Stored data entries:
§

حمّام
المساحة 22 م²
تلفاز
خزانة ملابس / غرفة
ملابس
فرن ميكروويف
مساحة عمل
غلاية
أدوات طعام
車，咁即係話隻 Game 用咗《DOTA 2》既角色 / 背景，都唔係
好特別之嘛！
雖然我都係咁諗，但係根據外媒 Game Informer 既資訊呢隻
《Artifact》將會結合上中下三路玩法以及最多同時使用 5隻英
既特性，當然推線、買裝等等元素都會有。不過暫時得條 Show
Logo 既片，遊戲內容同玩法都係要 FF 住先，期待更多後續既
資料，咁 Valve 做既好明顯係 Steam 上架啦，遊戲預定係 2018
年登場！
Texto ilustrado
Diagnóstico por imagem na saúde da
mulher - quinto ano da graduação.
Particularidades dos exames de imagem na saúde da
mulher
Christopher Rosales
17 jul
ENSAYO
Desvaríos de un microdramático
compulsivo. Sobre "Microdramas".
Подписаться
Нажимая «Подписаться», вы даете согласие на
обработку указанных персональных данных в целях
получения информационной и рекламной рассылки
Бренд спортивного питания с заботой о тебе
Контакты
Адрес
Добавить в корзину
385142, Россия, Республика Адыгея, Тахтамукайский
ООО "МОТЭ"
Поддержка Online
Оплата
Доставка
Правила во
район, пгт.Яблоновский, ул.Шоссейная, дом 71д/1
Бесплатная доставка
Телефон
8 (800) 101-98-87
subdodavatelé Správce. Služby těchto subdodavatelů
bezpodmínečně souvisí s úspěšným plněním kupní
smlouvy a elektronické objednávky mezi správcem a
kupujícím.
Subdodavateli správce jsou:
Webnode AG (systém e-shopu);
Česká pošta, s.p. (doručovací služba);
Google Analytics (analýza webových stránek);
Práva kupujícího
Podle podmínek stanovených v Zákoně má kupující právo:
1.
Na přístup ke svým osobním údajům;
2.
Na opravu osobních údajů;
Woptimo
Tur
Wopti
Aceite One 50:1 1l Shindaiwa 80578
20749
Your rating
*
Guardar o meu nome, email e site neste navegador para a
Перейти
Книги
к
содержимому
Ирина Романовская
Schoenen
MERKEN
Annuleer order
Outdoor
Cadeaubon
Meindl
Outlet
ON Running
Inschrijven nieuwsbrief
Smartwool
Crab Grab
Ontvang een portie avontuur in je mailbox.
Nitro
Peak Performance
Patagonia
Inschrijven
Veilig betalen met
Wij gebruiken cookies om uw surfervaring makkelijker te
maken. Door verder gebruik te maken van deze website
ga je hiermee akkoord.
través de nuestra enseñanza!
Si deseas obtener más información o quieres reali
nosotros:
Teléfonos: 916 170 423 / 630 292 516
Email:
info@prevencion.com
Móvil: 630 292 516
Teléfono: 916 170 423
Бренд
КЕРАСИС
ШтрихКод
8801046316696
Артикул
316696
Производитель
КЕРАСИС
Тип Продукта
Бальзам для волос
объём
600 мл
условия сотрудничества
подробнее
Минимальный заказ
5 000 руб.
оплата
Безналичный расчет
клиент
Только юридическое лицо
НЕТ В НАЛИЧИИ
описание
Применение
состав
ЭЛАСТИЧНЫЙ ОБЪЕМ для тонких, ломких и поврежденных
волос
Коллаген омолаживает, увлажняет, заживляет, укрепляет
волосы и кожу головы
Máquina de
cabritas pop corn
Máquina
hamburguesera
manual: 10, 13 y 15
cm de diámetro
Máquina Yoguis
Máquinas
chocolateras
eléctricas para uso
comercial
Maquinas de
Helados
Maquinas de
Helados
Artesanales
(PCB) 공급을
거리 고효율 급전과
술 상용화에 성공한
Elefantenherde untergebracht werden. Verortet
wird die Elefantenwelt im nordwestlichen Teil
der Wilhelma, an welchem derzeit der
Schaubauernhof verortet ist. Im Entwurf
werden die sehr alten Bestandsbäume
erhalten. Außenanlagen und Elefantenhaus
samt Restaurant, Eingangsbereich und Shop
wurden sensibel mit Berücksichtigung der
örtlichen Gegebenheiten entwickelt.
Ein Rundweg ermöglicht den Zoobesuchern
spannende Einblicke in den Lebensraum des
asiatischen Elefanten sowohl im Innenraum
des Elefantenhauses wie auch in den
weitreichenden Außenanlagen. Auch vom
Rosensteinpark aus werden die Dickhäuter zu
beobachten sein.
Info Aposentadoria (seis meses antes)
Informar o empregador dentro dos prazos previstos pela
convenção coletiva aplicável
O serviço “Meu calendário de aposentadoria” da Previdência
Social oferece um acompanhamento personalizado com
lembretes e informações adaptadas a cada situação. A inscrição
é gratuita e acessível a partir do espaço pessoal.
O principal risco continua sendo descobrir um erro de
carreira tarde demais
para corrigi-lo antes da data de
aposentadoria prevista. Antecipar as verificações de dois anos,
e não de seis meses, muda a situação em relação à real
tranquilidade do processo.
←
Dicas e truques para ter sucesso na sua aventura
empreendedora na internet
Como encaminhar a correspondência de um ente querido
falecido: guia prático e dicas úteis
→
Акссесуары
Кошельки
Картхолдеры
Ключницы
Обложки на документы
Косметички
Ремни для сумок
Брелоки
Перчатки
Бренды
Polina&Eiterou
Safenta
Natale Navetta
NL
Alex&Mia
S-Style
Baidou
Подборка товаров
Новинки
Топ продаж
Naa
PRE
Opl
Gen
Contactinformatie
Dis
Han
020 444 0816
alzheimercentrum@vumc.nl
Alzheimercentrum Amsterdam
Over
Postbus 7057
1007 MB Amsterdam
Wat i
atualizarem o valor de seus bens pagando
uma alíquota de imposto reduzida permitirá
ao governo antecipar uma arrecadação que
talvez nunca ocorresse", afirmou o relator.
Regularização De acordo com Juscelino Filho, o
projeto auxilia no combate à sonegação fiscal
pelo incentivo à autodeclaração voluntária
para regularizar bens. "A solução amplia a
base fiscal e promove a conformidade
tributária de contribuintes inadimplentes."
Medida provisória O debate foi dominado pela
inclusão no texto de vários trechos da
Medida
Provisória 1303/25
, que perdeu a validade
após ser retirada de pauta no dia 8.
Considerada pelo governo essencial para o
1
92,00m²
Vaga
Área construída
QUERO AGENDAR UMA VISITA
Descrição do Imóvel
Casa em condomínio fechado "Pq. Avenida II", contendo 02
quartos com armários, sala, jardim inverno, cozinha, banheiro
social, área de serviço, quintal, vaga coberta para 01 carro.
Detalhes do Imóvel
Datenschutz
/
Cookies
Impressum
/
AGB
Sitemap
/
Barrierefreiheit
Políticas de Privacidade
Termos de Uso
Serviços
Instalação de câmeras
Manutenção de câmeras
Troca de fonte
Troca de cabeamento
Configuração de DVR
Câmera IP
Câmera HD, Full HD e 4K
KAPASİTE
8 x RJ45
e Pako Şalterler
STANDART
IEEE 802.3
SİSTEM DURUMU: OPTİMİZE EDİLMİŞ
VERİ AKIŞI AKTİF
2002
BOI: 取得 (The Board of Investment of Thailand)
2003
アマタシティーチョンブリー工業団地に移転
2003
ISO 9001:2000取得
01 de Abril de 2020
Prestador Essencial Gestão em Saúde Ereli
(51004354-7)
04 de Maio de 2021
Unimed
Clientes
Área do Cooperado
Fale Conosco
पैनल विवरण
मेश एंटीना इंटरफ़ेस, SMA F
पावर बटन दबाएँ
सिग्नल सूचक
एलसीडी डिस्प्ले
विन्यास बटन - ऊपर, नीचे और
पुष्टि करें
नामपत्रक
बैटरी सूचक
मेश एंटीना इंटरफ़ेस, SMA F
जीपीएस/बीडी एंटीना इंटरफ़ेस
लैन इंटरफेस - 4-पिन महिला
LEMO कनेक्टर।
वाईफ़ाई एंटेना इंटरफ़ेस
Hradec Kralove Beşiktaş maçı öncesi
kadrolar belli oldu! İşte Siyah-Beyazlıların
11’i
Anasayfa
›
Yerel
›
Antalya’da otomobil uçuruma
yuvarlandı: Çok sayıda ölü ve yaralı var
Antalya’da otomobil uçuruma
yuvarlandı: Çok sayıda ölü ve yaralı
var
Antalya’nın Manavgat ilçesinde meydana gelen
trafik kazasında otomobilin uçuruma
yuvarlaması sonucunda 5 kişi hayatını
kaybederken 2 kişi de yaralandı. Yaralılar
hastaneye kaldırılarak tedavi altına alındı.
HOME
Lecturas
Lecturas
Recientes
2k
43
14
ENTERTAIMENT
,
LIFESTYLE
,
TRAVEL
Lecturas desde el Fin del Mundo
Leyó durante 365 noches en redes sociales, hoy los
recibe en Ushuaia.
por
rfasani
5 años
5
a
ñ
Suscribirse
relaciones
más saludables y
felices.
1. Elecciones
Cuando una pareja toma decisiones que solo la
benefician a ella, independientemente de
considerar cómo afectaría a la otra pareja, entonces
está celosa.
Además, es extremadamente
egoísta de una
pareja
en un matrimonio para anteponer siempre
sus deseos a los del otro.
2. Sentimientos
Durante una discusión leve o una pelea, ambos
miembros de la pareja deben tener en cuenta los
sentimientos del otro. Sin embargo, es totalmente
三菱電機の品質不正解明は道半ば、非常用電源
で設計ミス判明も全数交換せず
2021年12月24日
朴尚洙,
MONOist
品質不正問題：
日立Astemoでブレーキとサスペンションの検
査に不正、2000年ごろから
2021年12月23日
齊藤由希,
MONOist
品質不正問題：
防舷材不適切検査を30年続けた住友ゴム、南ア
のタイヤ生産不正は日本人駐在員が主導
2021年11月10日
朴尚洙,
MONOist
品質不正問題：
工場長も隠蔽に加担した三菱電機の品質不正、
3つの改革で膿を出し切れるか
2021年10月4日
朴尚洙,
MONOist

§

Work instructions: Start with the line above that contains "bezpodmínečně souvisí s" and stop after the line that contains "weitreichenden Außenanlagen. Auch vom". Output those lines exactly, and only those.

Result of this task:
bezpodmínečně souvisí s úspěšným plněním kupní
smlouvy a elektronické objednávky mezi správcem a
kupujícím.
Subdodavateli správce jsou:
Webnode AG (systém e-shopu);
Česká pošta, s.p. (doručovací služba);
Google Analytics (analýza webových stránek);
Práva kupujícího
Podle podmínek stanovených v Zákoně má kupující právo:
1.
Na přístup ke svým osobním údajům;
2.
Na opravu osobních údajů;
Woptimo
Tur
Wopti
Aceite One 50:1 1l Shindaiwa 80578
20749
Your rating
*
Guardar o meu nome, email e site neste navegador para a
Перейти
Книги
к
содержимому
Ирина Романовская
Schoenen
MERKEN
Annuleer order
Outdoor
Cadeaubon
Meindl
Outlet
ON Running
Inschrijven nieuwsbrief
Smartwool
Crab Grab
Ontvang een portie avontuur in je mailbox.
Nitro
Peak Performance
Patagonia
Inschrijven
Veilig betalen met
Wij gebruiken cookies om uw surfervaring makkelijker te
maken. Door verder gebruik te maken van deze website
ga je hiermee akkoord.
través de nuestra enseñanza!
Si deseas obtener más información o quieres reali
nosotros:
Teléfonos: 916 170 423 / 630 292 516
Email:
info@prevencion.com
Móvil: 630 292 516
Teléfono: 916 170 423
Бренд
КЕРАСИС
ШтрихКод
8801046316696
Артикул
316696
Производитель
КЕРАСИС
Тип Продукта
Бальзам для волос
объём
600 мл
условия сотрудничества
подробнее
Минимальный заказ
5 000 руб.
оплата
Безналичный расчет
клиент
Только юридическое лицо
НЕТ В НАЛИЧИИ
описание
Применение
состав
ЭЛАСТИЧНЫЙ ОБЪЕМ для тонких, ломких и поврежденных
волос
Коллаген омолаживает, увлажняет, заживляет, укрепляет
волосы и кожу головы
Máquina de
cabritas pop corn
Máquina
hamburguesera
manual: 10, 13 y 15
cm de diámetro
Máquina Yoguis
Máquinas
chocolateras
eléctricas para uso
comercial
Maquinas de
Helados
Maquinas de
Helados
Artesanales
(PCB) 공급을
거리 고효율 급전과
술 상용화에 성공한
Elefantenherde untergebracht werden. Verortet
wird die Elefantenwelt im nordwestlichen Teil
der Wilhelma, an welchem derzeit der
Schaubauernhof verortet ist. Im Entwurf
werden die sehr alten Bestandsbäume
erhalten. Außenanlagen und Elefantenhaus
samt Restaurant, Eingangsbereich und Shop
wurden sensibel mit Berücksichtigung der
örtlichen Gegebenheiten entwickelt.
Ein Rundweg ermöglicht den Zoobesuchern
spannende Einblicke in den Lebensraum des
asiatischen Elefanten sowohl im Innenraum
des Elefantenhauses wie auch in den
weitreichenden Außenanlagen. Auch vom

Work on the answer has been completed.